Thursday, November 10, 2005
i will
never forget today. ever.
i was gonna go home. and rest a little. but my mom came to fetch me and told me my Baby died. i thought she was kidding. but she was so serious and mommy doesn't say jokes like these.
my doggy went to the garden to play. and a large snake came and strangled him. and my maid saw but they called the cops. but it was too late. and all this time, i was taking some STUPID EXAM PAPER.
oh God it hurts.
i love my Baby. i don't mind if he bites me over and over again now. i miss him so. i can't remember what the house was like without Baby at home. just yesterday he came running to greet me when i got home. and kept jumping at my legs coz i was carrying food. and i was playing with him and teasing him.
but i haven't dared pat him much lately coz i was so scared i'd get bitten and then i won't be able to write my exam papers. OH GOD!
but i'll never get to pat him again.
and i was thinking of taking my savings for the year and buying him another doggy friend after the A's so he won't be lonely.
that stupid snake came and strangled him. but he was faithful right? coz he was a master's dog. and i guess if he hadn't cried when the snake spotted him, then we wouldn't have known ever. until my mom or maid went to cut the plants in the back garden. and then, who knows?
but the snake wasn't there yesterday. it came at night. when it was raining coz baby was playing in the garden yesterday morning.

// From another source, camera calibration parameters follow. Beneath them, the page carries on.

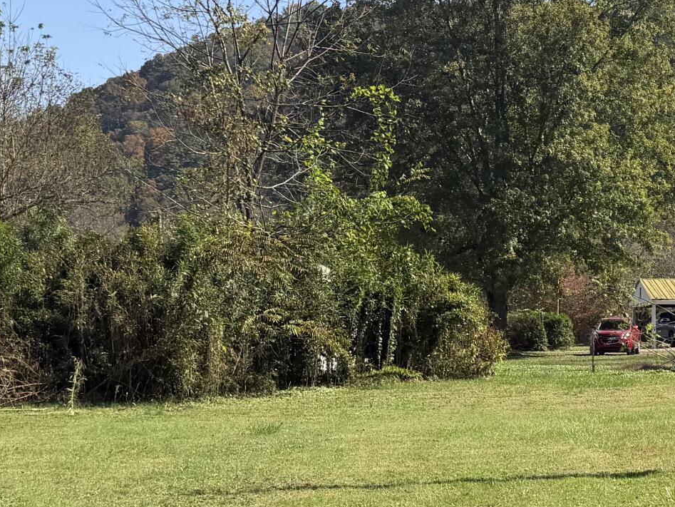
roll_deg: +0.4
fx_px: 1483
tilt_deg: +0.9
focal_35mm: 76
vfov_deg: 19.3
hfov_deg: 24.8
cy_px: 333
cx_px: 618
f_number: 1.78
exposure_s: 1/2703
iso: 80
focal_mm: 6.76
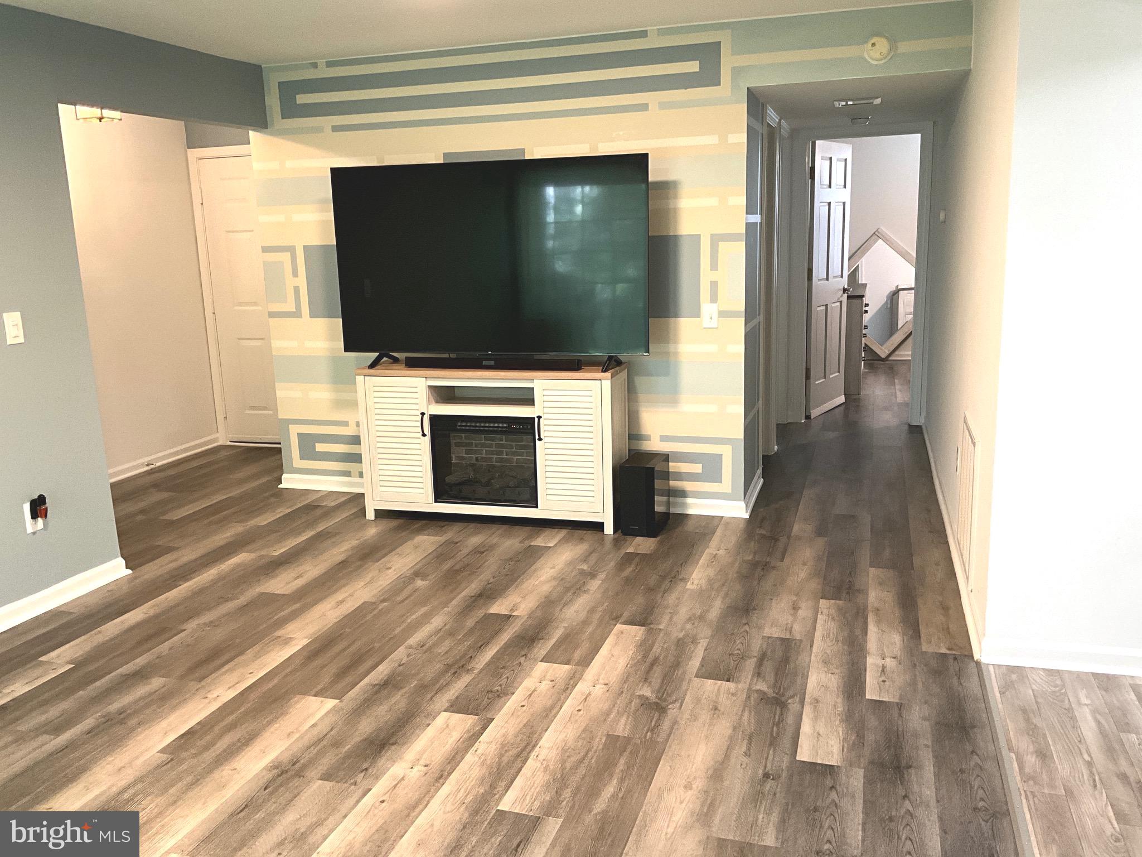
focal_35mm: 29
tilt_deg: -11.9
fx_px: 957
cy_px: 428
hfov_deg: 61.7
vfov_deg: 48.2
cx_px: 571
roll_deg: +2.1
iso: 200
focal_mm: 3
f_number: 1.8
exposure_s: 1/60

do you know how empty a house is? when i came home today, and the dog's pen was all folded up. the back garden looked so empty without him running in the bushes. and he won't be at the fence to greet me when i come home. and there's all his dog food. and the pillow i bought him for his birthday this year. and his leash. and his rubber toy. and the softtoy i gave him from my collection. i won't see his ears fold backwards when he's excited or watch him look at me imploringly when he wants my food. i'll never pick pieces of my dinner for him either. and he won't jump in through the grille or wag his little tail. and i won't pat his little round butt.
i feel so awful and i don't know where to throw it at. i can't scream at God. and i can't blame anyone. though i wish i were there then i take a stick and stab that disgusting snake. i hate snakes now. i'll hate them forever.
if no one does anything, i'm going to personally dig up the entire back garden of shrubs. EVERY STUPID ROOT AND PLANT. the trees will stay. but everything else will go. and if i have to take a pairs of shears to cut them after my exams i will do that. i will not let anything like this happen again.
oh God. this feels so surreal. i don't even feel like i'm even here. i can't believe this whole thing. and i don't want to believe it. my whole heart feels like it's being shredded if there's a heart left. and i don't want to be so sad coz my mom's worried about me. and my daddy doesn't even know. and my sister's getting engaged in 2 weeks. and my poor maid. she's the closest. Good Lord give me strength. for i am weak and there's only so much that i can take.i want to cuddle my Baby again.